KPIs focused on internal processes
With many businesses adopting agile practices, efficient channels for team collaboration and communication become a necessity. And aligning internal processes is even more important in a situation like this, where teams are working remotely.
Here’s how you can set the right KPIs to check if your adopted technologies are performing well or not:
1. Employee productivity
To determine whether the new tools are helping in improving the productivity of the team, businesses need answers to the following questions:
Are employees able to optimize their work hours?
Is the automation of simple tasks providing them with more time for strategic thinking?
Are they able to collaborate and work on their tasks more efficiently than before?
And based on these answers, some of the KPIs to check for this operational productivity can be:
Overall employee performance
Number of tasks being automated
Revenue generated per employee
2. Adoption metrics
Another major parameter to check for whether you’re on the right track when it comes to determining software performance is to have a look at its adoption and usage metrics.

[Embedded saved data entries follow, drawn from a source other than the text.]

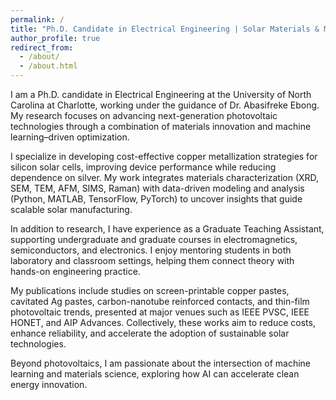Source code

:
 ```yaml
---
permalink: /
title: "Ph.D. Candidate in Electrical Engineering | Solar Materials & Machine Learning"
author_profile: true
redirect_from: 
  - /about/
  - /about.html
---
```


I am a Ph.D. candidate in Electrical Engineering at the University of North Carolina at Charlotte, working under the guidance of Dr. Abasifreke Ebong. My research focuses on advancing next-generation photovoltaic technologies through a combination of materials innovation and machine learning–driven optimization.

I specialize in developing cost-effective copper metallization strategies for silicon solar cells, improving device performance while reducing dependence on silver. My work integrates materials characterization (XRD, SEM, TEM, AFM, SIMS, Raman) with data-driven modeling and analysis (Python, MATLAB, TensorFlow, PyTorch) to uncover insights that guide scalable solar manufacturing.

In addition to research, I have experience as a Graduate Teaching Assistant, supporting undergraduate and graduate courses in electromagnetics, semiconductors, and electronics. I enjoy mentoring students in both laboratory and classroom settings, helping them connect theory with hands-on engineering practice.

My publications include studies on screen-printable copper pastes, cavitated Ag pastes, carbon-nanotube reinforced contacts, and thin-film photovoltaic trends, presented at major venues such as IEEE PVSC, IEEE HONET, and AIP Advances. Collectively, these works aim to reduce costs, enhance reliability, and accelerate the adoption of sustainable solar technologies.

Beyond photovoltaics, I am passionate about the intersection of machine learning and materials science, exploring how AI can accelerate clean energy innovation.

For example, if the idea is to simplify daily operational or marketing tasks for employees, an ideal KPI for this becomes judging how comfortable they are with the given tool. This can be more tangibly broken down into:
Number of employees using particular software
How many are leveraging it efficiently, and utilizing all the features
Total time saved monthly via software usage
KPIs focusing on financial performance
Apart from optimizing productivity and customer experience, it’s also crucial to determine whether the newly introduced digital solutions are having a positive impact on generated revenue and increasing your overall profitability. Here are the KPIs that you need to consider:
1. Generated revenue
To judge the performance of any tool used internally, the KPI should be analyzing its financial output. Ideally, the usage of the tool should effect the revenue generated and indicate a future rise on the growth scale. If the figures state otherwise, then this is the warning signal that businesses need to reconsider this element in their overall strategy.
2. Rate of innovation
Another crucial KPI to judge the overall performance of your business is tracking growth efficiency and the rate of innovation. This includes analyzing the ROI from technology-related changes in business models, your product offerings, and its subsequent effect on your business revenue.
Every business has its own digital journey. That’s why setting KPIs that align with your business goals is crucial. By doing this, businesses can radically improve and optimize many processes along their digital transformation journey, and maximize their gains significantly.